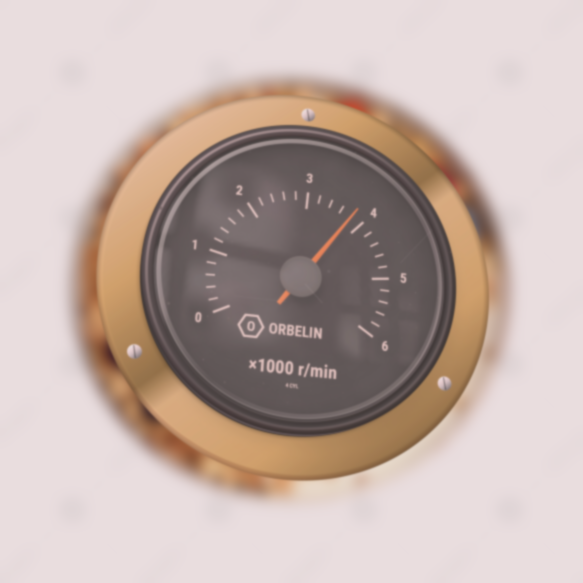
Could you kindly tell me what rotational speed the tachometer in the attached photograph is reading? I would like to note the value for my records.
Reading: 3800 rpm
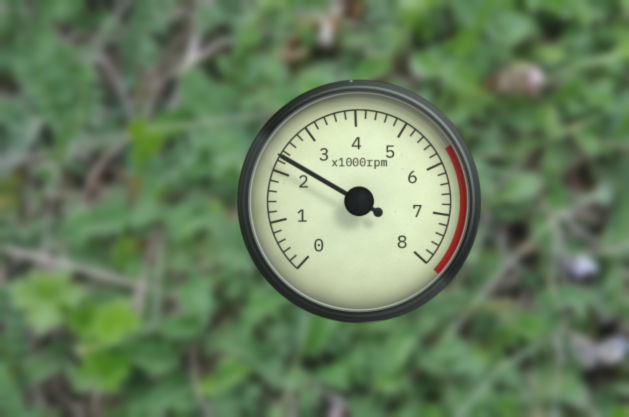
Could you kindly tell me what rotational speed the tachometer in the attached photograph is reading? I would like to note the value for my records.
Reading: 2300 rpm
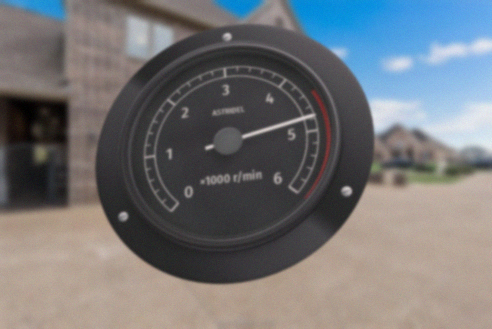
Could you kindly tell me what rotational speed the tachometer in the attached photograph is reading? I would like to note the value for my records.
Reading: 4800 rpm
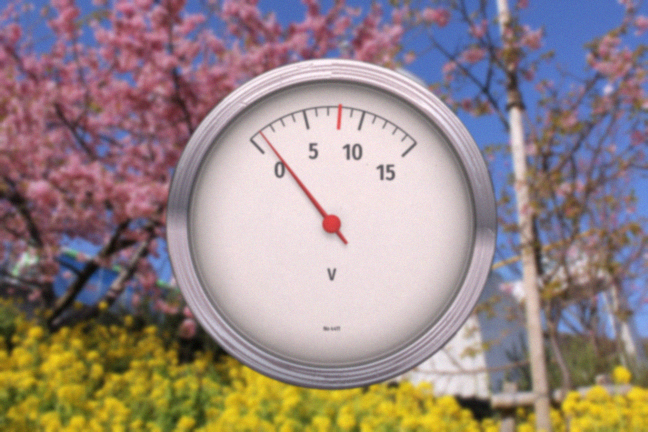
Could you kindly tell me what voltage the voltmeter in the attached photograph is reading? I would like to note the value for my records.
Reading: 1 V
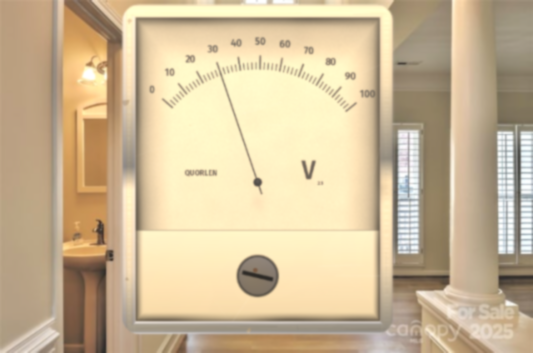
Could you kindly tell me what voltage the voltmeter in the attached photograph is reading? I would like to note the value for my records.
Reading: 30 V
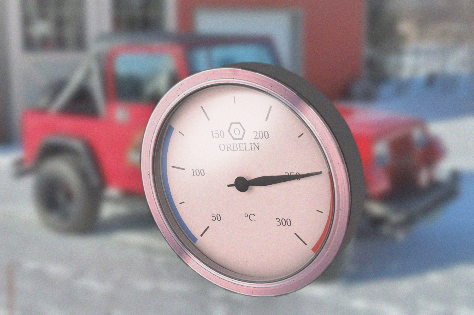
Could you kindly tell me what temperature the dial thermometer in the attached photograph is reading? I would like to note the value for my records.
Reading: 250 °C
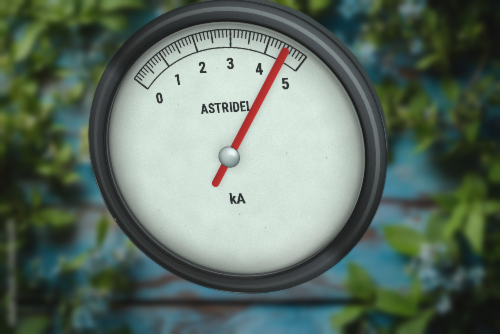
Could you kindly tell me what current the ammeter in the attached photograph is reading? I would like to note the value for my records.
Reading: 4.5 kA
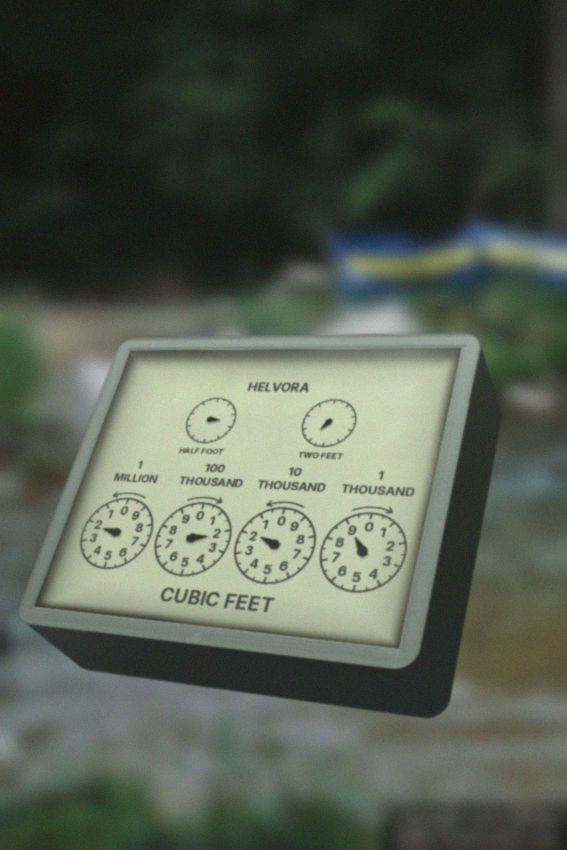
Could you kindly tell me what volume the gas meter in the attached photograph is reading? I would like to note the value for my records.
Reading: 221900 ft³
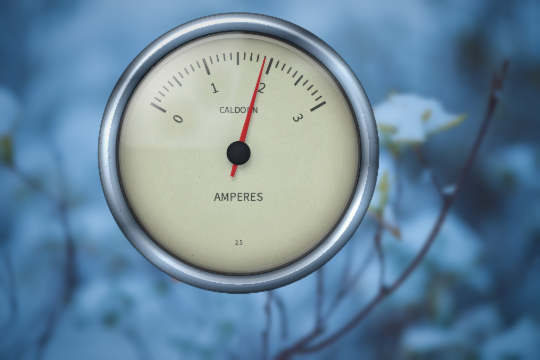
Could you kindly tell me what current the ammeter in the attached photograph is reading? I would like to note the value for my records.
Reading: 1.9 A
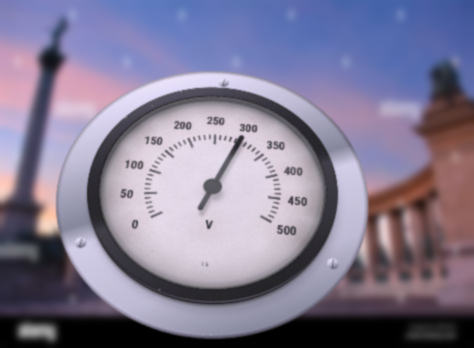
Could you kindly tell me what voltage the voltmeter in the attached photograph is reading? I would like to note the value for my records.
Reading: 300 V
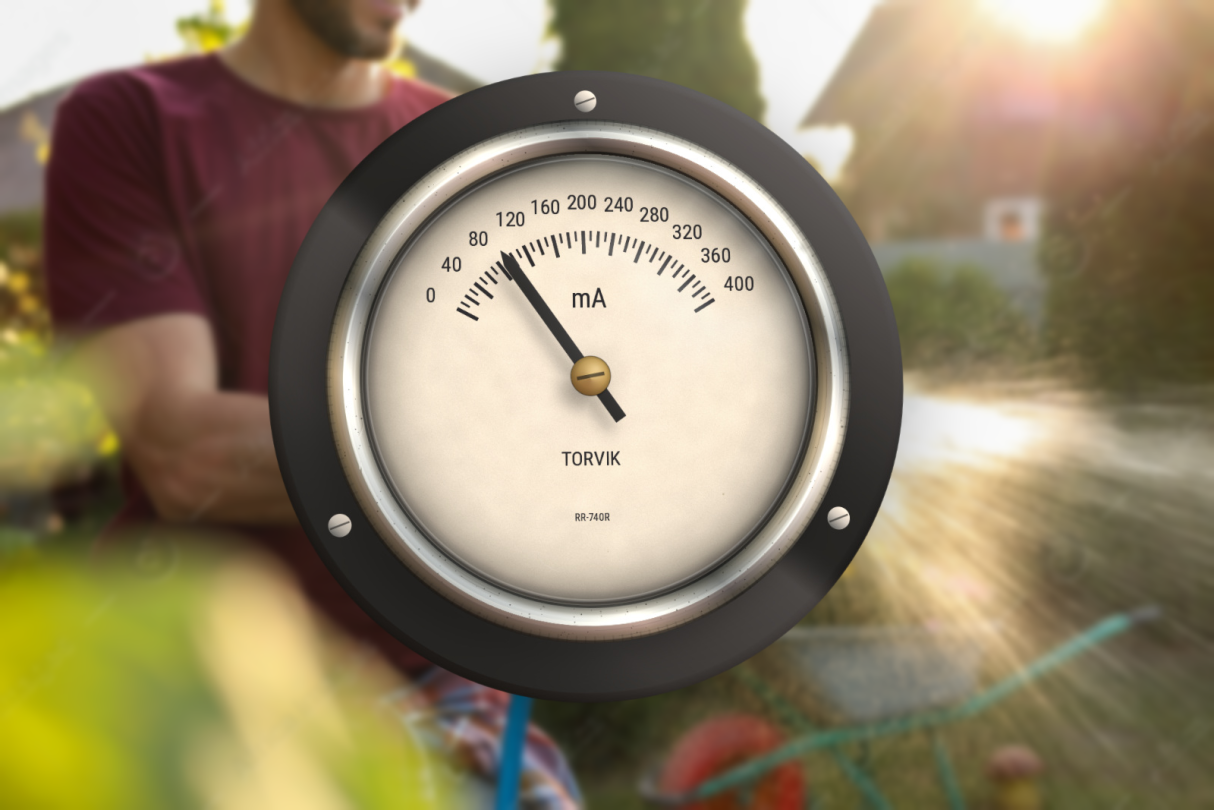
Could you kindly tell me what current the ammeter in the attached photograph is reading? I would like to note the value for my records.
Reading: 90 mA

■ **EXERCISE PROMPT**: Present every line of the entries above as a numbered list, omitting blank lines and the pictures.

■ **EXPECTED ANSWER**:
1. Could you kindly tell me what rotational speed the tachometer in the attached photograph is reading? I would like to note the value for my records.
2. Reading: 3800 rpm
3. Could you kindly tell me what rotational speed the tachometer in the attached photograph is reading? I would like to note the value for my records.
4. Reading: 2300 rpm
5. Could you kindly tell me what rotational speed the tachometer in the attached photograph is reading? I would like to note the value for my records.
6. Reading: 4800 rpm
7. Could you kindly tell me what voltage the voltmeter in the attached photograph is reading? I would like to note the value for my records.
8. Reading: 1 V
9. Could you kindly tell me what voltage the voltmeter in the attached photograph is reading? I would like to note the value for my records.
10. Reading: 30 V
11. Could you kindly tell me what temperature the dial thermometer in the attached photograph is reading? I would like to note the value for my records.
12. Reading: 250 °C
13. Could you kindly tell me what current the ammeter in the attached photograph is reading? I would like to note the value for my records.
14. Reading: 4.5 kA
15. Could you kindly tell me what volume the gas meter in the attached photograph is reading? I would like to note the value for my records.
16. Reading: 221900 ft³
17. Could you kindly tell me what current the ammeter in the attached photograph is reading? I would like to note the value for my records.
18. Reading: 1.9 A
19. Could you kindly tell me what voltage the voltmeter in the attached photograph is reading? I would like to note the value for my records.
20. Reading: 300 V
21. Could you kindly tell me what current the ammeter in the attached photograph is reading? I would like to note the value for my records.
22. Reading: 90 mA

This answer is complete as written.